(Stored items from a collection)
•••
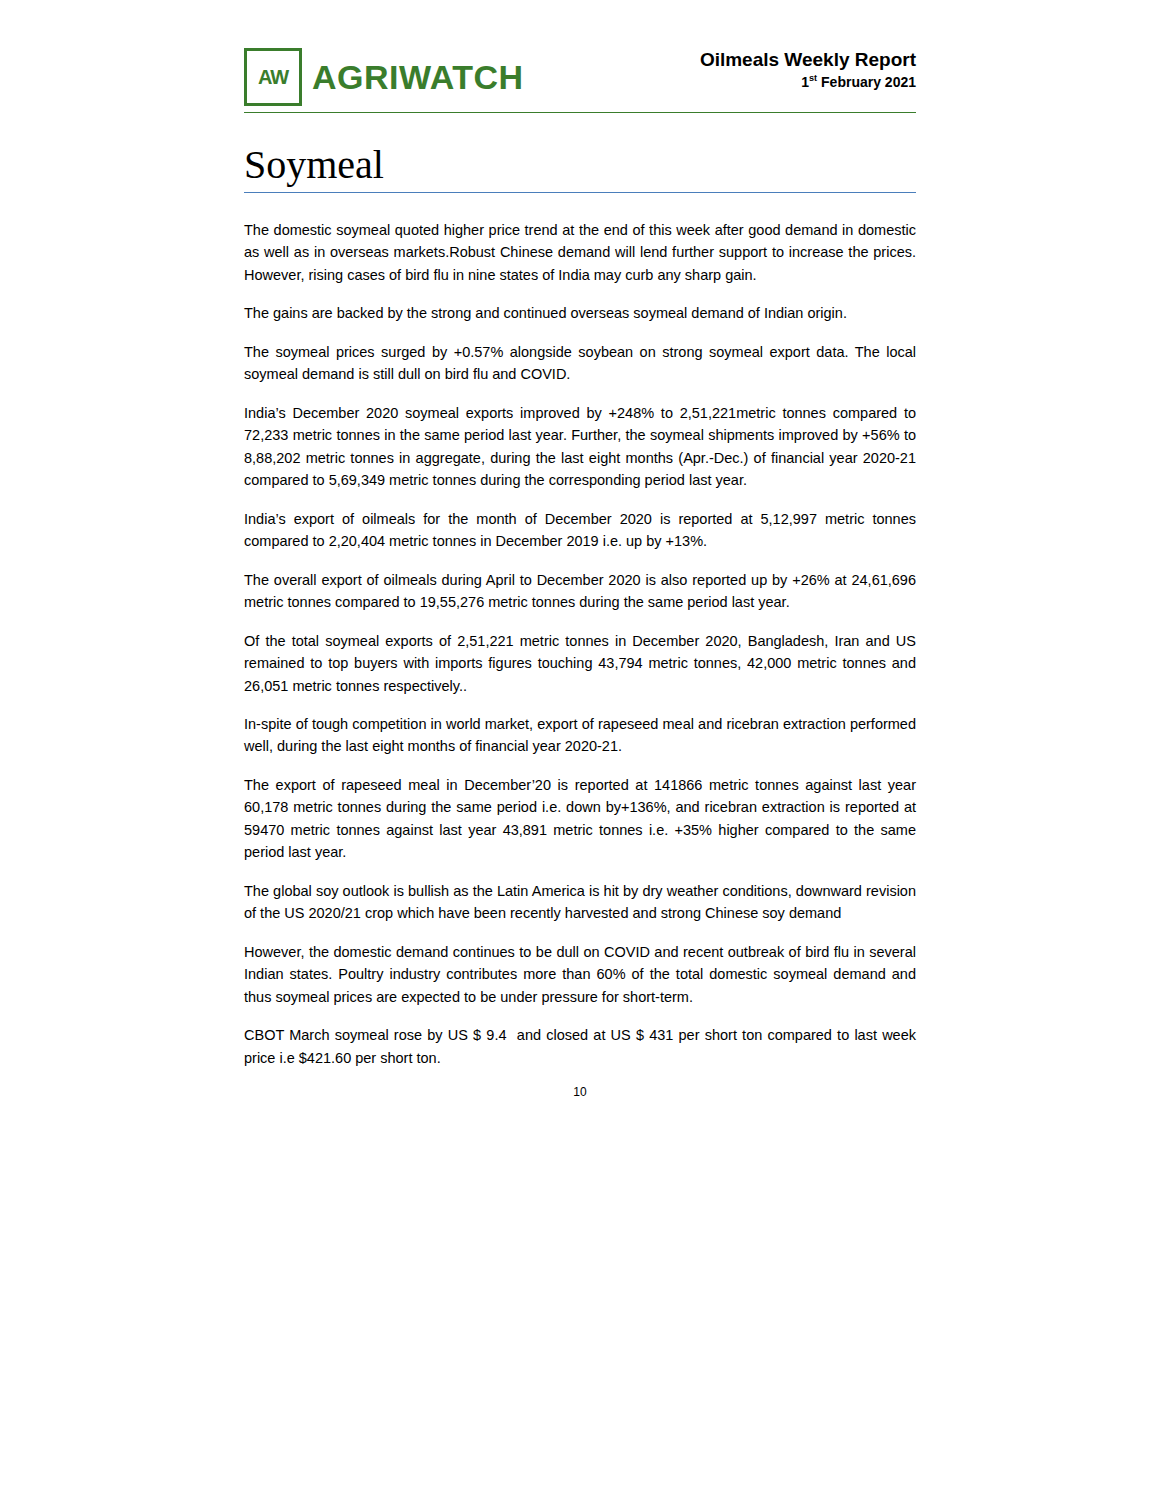AW
AGRIWATCH
Oilmeals Weekly Report
1st February 2021
Soymeal
The domestic soymeal quoted higher price trend at the end of this week after good demand in domestic as well as in overseas markets.Robust Chinese demand will lend further support to increase the prices. However, rising cases of bird flu in nine states of India may curb any sharp gain.
The gains are backed by the strong and continued overseas soymeal demand of Indian origin.
The soymeal prices surged by +0.57% alongside soybean on strong soymeal export data. The local soymeal demand is still dull on bird flu and COVID.
India’s December 2020 soymeal exports improved by +248% to 2,51,221metric tonnes compared to 72,233 metric tonnes in the same period last year. Further, the soymeal shipments improved by +56% to 8,88,202 metric tonnes in aggregate, during the last eight months (Apr.-Dec.) of financial year 2020-21 compared to 5,69,349 metric tonnes during the corresponding period last year.
India’s export of oilmeals for the month of December 2020 is reported at 5,12,997 metric tonnes compared to 2,20,404 metric tonnes in December 2019 i.e. up by +13%.
The overall export of oilmeals during April to December 2020 is also reported up by +26% at 24,61,696 metric tonnes compared to 19,55,276 metric tonnes during the same period last year.
Of the total soymeal exports of 2,51,221 metric tonnes in December 2020, Bangladesh, Iran and US remained to top buyers with imports figures touching 43,794 metric tonnes, 42,000 metric tonnes and 26,051 metric tonnes respectively..
In-spite of tough competition in world market, export of rapeseed meal and ricebran extraction performed well, during the last eight months of financial year 2020-21.
The export of rapeseed meal in December’20 is reported at 141866 metric tonnes against last year 60,178 metric tonnes during the same period i.e. down by+136%, and ricebran extraction is reported at 59470 metric tonnes against last year 43,891 metric tonnes i.e. +35% higher compared to the same period last year.
The global soy outlook is bullish as the Latin America is hit by dry weather conditions, downward revision of the US 2020/21 crop which have been recently harvested and strong Chinese soy demand
However, the domestic demand continues to be dull on COVID and recent outbreak of bird flu in several Indian states. Poultry industry contributes more than 60% of the total domestic soymeal demand and thus soymeal prices are expected to be under pressure for short-term.
CBOT March soymeal rose by US $ 9.4 and closed at US $ 431 per short ton compared to last week price i.e $421.60 per short ton.
10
•••
# [PROBLEM DETAILS]
Set down the records above word for word, from the first line through the line containing "Of the total soymeal", both included; leave out the pictures.

# [SOLUTION TO THIS PROBLEM]
AW
AGRIWATCH
Oilmeals Weekly Report
1st February 2021
Soymeal
The domestic soymeal quoted higher price trend at the end of this week after good demand in domestic as well as in overseas markets.Robust Chinese demand will lend further support to increase the prices. However, rising cases of bird flu in nine states of India may curb any sharp gain.
The gains are backed by the strong and continued overseas soymeal demand of Indian origin.
The soymeal prices surged by +0.57% alongside soybean on strong soymeal export data. The local soymeal demand is still dull on bird flu and COVID.
India’s December 2020 soymeal exports improved by +248% to 2,51,221metric tonnes compared to 72,233 metric tonnes in the same period last year. Further, the soymeal shipments improved by +56% to 8,88,202 metric tonnes in aggregate, during the last eight months (Apr.-Dec.) of financial year 2020-21 compared to 5,69,349 metric tonnes during the corresponding period last year.
India’s export of oilmeals for the month of December 2020 is reported at 5,12,997 metric tonnes compared to 2,20,404 metric tonnes in December 2019 i.e. up by +13%.
The overall export of oilmeals during April to December 2020 is also reported up by +26% at 24,61,696 metric tonnes compared to 19,55,276 metric tonnes during the same period last year.
Of the total soymeal exports of 2,51,221 metric tonnes in December 2020, Bangladesh, Iran and US remained to top buyers with imports figures touching 43,794 metric tonnes, 42,000 metric tonnes and 26,051 metric tonnes respectively..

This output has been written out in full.